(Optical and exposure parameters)

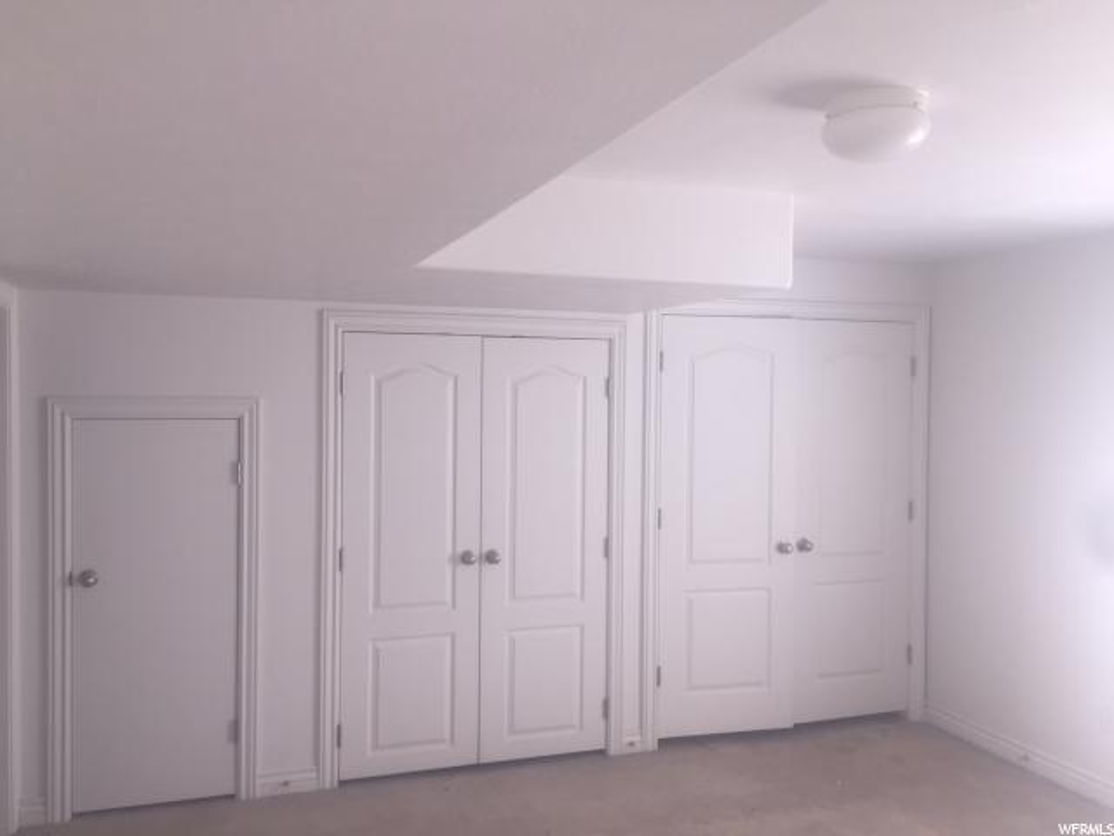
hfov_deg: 61.7
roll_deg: -0.6
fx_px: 933
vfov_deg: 48.2
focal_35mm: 29
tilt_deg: -1.8
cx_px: 557
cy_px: 418
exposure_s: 1/40
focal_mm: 4.15
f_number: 2.2
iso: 32
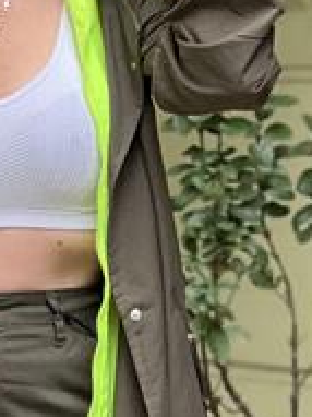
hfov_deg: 4.6
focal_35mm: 322
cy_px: 500
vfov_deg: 6.1
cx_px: -68
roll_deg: -1.5
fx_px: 3874
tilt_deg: -3.2
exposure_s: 1/121
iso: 80
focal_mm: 9
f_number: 2.8
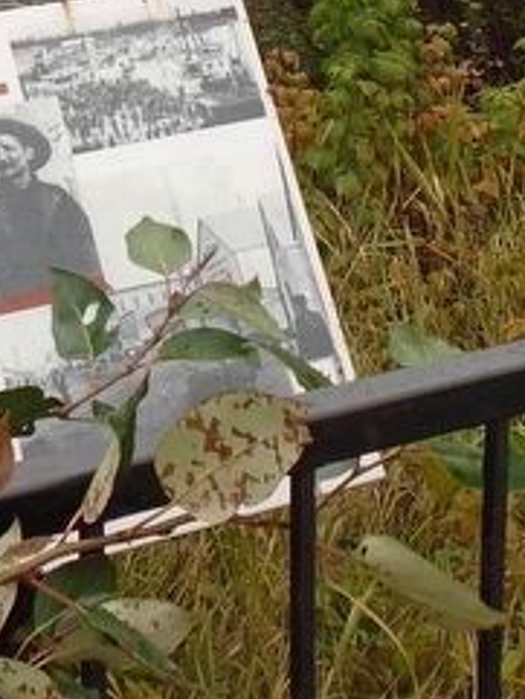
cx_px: 203
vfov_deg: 18.0
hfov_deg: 14.4
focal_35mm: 103
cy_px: -160
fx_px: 2081
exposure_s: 1/250
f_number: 3.5
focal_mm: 5.5
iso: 100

• **EXERCISE DESCRIPTION**:
The answer should consist only of the lines from the one containing "focal_35mm: 103" through the last line of the data, given again exactly.

• **RESPONSE AREA**:
focal_35mm: 103
cy_px: -160
fx_px: 2081
exposure_s: 1/250
f_number: 3.5
focal_mm: 5.5
iso: 100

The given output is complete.